■ Source document
Tuesday, July 14, 2015

10 months later....

It's been awhile.  A long while.  I love to write and I do write but I am terrible at this blogging thing!  I think I just use a computer and write so much during the day that, even though I am the only one reading this, I feel like a blog is a commitment and more like a chore.  I will make a better effort.  I say that but who am I kidding?

I have been working a lot and my job itself, while very similar, is completely different that I did 6 months ago.  Before I was hired as a new employee by our local hospital district to do a job I have been doing for 22 years.  Starting over is kind of a tough gig.  What did I do to deserve this?  I used to have 6 paid holidays, 64 hours of sick time, 2 personal days and 160 hours of vacation.  Now I only get 160 hours (or so) to use for ALL PTO.  

Just catching you (me) up.  My effort begins tomorrow when I write for a second day in a row.

Later...

Wednesday, September 3, 2014

A long, long day

Worked 11 hours, drove home, fixed dinner, collapsed in the chair and it's already time for bed.  Barely home only 2 hours.  Sad.

■ Questions to answer
- A) According to the blog post, for how many years had the writer been doing the job before being hired again as a new employee?
- B) Summarize the blog post in two sentences.
- C) Pick up the blog post after its final sentence and continue it.

■ Source information

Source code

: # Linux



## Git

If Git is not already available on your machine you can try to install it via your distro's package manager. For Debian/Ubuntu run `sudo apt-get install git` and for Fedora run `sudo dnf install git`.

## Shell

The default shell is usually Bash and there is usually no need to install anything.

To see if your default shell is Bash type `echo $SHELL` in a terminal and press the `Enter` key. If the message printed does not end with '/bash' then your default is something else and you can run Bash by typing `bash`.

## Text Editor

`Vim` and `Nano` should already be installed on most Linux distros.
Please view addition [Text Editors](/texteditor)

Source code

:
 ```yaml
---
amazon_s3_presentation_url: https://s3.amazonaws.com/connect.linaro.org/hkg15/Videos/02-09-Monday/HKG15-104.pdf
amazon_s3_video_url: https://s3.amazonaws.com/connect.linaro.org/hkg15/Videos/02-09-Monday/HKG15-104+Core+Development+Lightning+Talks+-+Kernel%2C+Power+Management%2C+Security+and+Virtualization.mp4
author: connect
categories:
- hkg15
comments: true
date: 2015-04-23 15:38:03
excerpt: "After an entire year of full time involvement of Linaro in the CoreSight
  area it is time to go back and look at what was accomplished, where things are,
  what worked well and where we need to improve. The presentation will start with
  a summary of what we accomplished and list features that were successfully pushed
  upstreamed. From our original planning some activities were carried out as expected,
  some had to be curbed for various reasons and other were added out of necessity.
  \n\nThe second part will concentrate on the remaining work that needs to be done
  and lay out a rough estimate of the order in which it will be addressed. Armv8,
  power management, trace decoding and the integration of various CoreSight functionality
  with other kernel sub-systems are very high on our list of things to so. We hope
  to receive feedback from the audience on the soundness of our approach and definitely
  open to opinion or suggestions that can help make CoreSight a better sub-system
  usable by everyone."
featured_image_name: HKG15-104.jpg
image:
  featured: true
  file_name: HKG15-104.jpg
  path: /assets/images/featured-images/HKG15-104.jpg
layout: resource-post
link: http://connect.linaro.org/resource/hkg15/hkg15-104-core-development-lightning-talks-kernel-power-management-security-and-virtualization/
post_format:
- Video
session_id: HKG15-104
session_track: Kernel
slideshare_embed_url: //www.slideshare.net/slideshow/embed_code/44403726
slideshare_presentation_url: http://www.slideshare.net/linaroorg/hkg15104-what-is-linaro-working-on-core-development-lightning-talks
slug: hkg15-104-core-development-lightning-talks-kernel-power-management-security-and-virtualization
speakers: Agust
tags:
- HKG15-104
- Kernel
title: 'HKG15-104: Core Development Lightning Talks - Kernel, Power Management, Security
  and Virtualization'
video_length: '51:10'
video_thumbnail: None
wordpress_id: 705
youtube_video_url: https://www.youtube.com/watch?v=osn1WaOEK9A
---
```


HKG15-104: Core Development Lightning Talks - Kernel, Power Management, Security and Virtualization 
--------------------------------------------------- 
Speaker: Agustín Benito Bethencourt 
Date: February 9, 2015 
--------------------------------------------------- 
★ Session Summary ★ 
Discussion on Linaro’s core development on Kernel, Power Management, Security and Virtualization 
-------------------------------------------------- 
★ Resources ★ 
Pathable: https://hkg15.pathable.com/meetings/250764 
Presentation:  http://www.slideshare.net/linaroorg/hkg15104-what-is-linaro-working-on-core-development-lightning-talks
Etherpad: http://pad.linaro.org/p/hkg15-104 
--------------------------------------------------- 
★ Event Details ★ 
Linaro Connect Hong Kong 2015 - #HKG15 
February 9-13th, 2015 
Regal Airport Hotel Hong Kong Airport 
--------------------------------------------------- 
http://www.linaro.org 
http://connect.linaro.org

■ Task-by-task answers
- A) 22 years.

- B) In a July 2015 entry, the writer returns after ten months, admits to being bad at blogging, and explains that being rehired by the local hospital district for a 22-year job has replaced separate holidays, sick time, personal days and vacation with about 160 hours of total PTO. An earlier entry from September 2014 describes working 11 hours and being home barely two hours before bed.

- C)
Work today was stressful. As stressful as watching a two year old ride a tricycle around a swimming pool.  You know you should do something about it but it would be too late to stop it.  The slow, downward spiral.

I am convinced tomorrow will be infinitely better.  How can I be so sure, you ask?  Easy.  I simply won't stand for anything else.  Tomorrow MUST be great.  Tomorrow will be the epitome of the Annie song...Tomorrow, tomorrow, I love ya, tomorrow...you're only a day away!   Then the words change a bit...The weekend, the weekend, I love ya, the weekend....I can't think of a rhyme right now, but you get the idea.

This weekend needs to be filled with preparing the house for me to be down a week-10 days.  That means, laundry, cooking and food prep for the week, laundry, bathing the dog, laundry...I have a lot of laundry.  I have been practicing my avoidance behavior and now there are just no more excuses!  The laundry MUST and will be done.

Ack!

It is almost 8:30 pm and I am past ready for bed.  I am looking around wondering when I got so old 8:30 pm is considered a proper bedtime again.  My 4 year old grandson goes to bed at 8:30.  My mother goes to bed at 8:30.  

A shiver just ran up my back at the realization that I have actually, in many ways, become my mother.  Including behaving like a 72 year old woman with a bad heart and bad lungs (although I have had much worse lungs than she has for my whole life).

Oy!  My lumbago!

Later.....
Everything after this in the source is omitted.